Gathering strength, that heat grew into a flame that swept across the gentle bridge of our hands.
My heart began to pound as I imagined the space devoured by that fire. I imagined leaning to her and placing my cheek on hers. And then my thoughts took flight and I imagined a future where I would wake beside my queen and, taking her hand, walk in the pale light before Re arrived with his unforgiving heat.
(Oh, I imagined so much more … vague, unformed, fantastic dreams that I knew could never be. And yet those evanescent visions filled me with hope and longing and desire. They took root within my body. They flooded my mind and they seized my spirit. They are with me still, as vaporous as ever. As beguiling as ever.)
And then, as my heart sang its siren song, cold reasoning raised its unfeeling head.
I thought: Ma’at!
Now the beating of my heart became the hammering of a mallet that carved out a different future.
My mind (How could I ever come to trust it again?) argued that I must offer her trust, not love.
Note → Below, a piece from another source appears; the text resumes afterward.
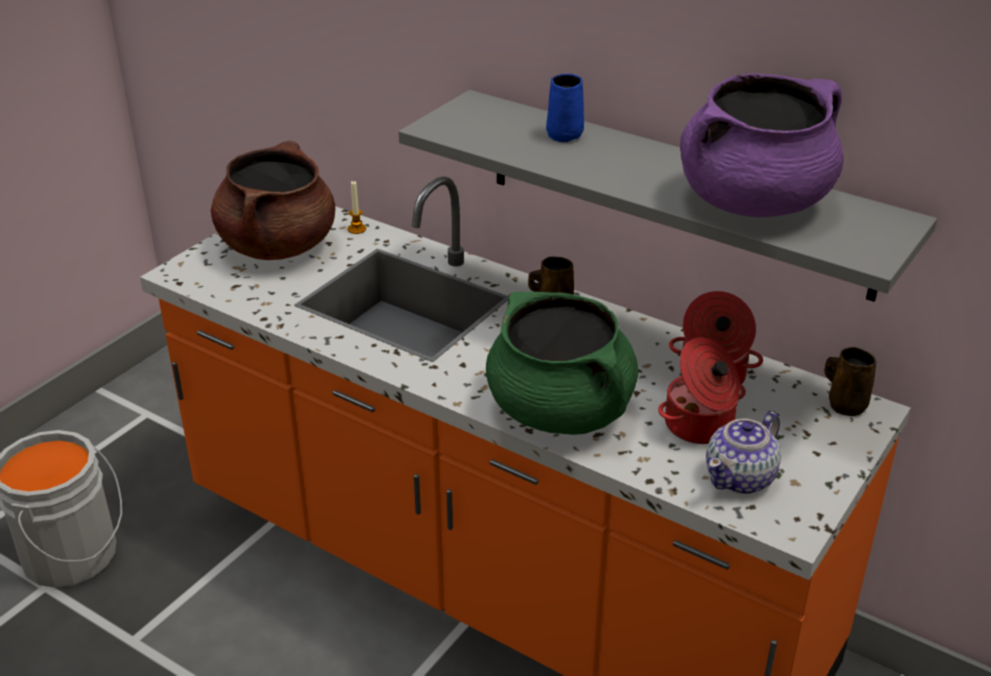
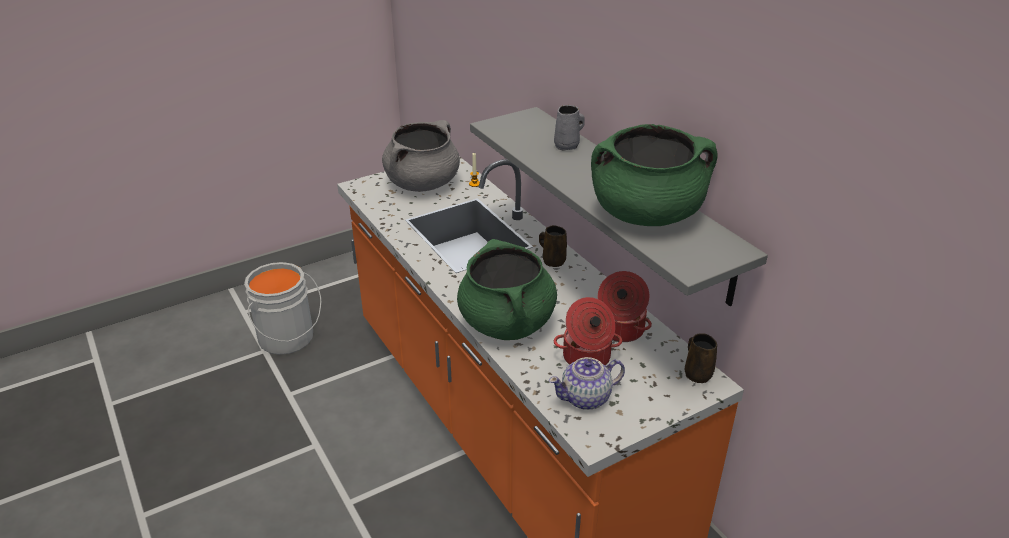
camera: 25 degrees right, 0 degrees up
brown cooking pot [211,140,335,260] -> grey cooking pot [382,120,460,191]
blue mug [546,74,584,142] -> grey mug [554,105,585,151]
purple cooking pot [680,73,843,217] -> green cooking pot [591,124,718,226]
I thought: She is a queen. I am a scribe. I cannot be with her. To think otherwise would place her immortal ka in danger.
I knew: It is the way of ma’at.
Tears swelled in my eyes.
Queen Merti placed her other hand on mine. Her touch made the fire blaze and I felt a foreshadowing of an inferno that could engulf us.
She traced gentle circles on my skin with her thumb.
I leaned into the fire and the heat.
I raised my hand and cupped her cheek.